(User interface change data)
<<<<

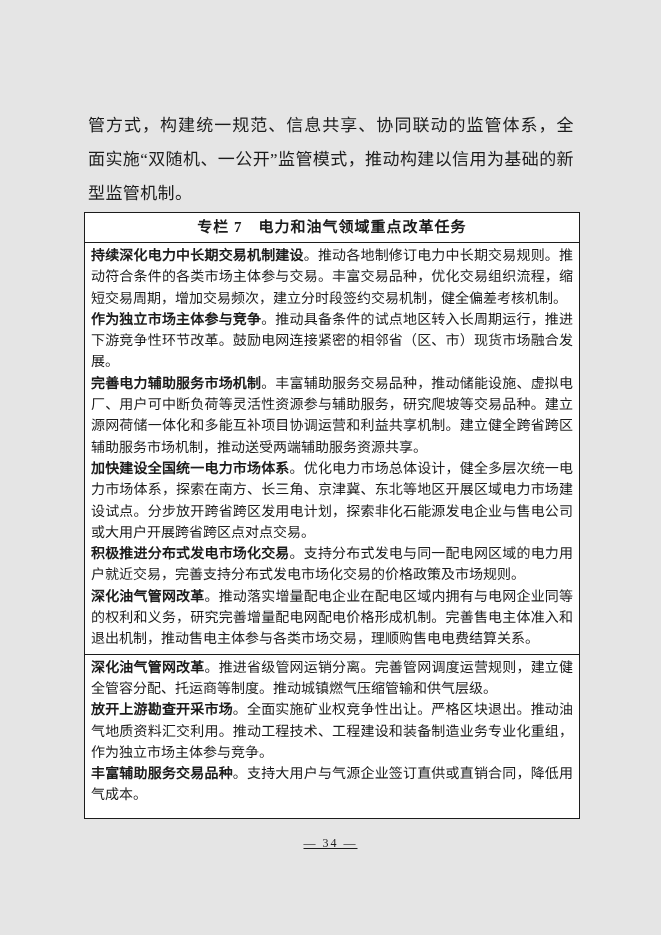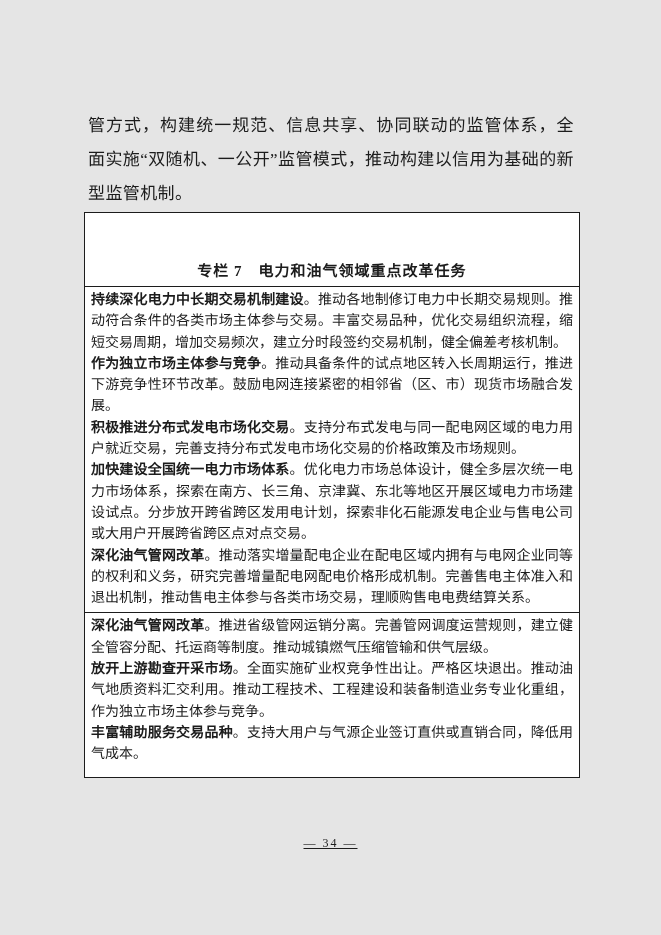--- a/index.html
+++ b/index.html
@@ -50,7 +50,6 @@
     font-size: 15px;
     letter-spacing: 1px;
     border-bottom: 1.5px solid #1c1c1c;
-    margin-top: 44px;
   }
   .box-section {
     padding: 2px 6px 4px 6px;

>>>>

[EXERCISE DESCRIPTION]:
Pictures are to be left out, while the records are copied word for word.

[SOLUTION TO THIS TASK]:
--- a/index.html
+++ b/index.html
@@ -50,7 +50,6 @@
     font-size: 15px;
     letter-spacing: 1px;
     border-bottom: 1.5px solid #1c1c1c;
-    margin-top: 44px;
   }
   .box-section {
     padding: 2px 6px 4px 6px;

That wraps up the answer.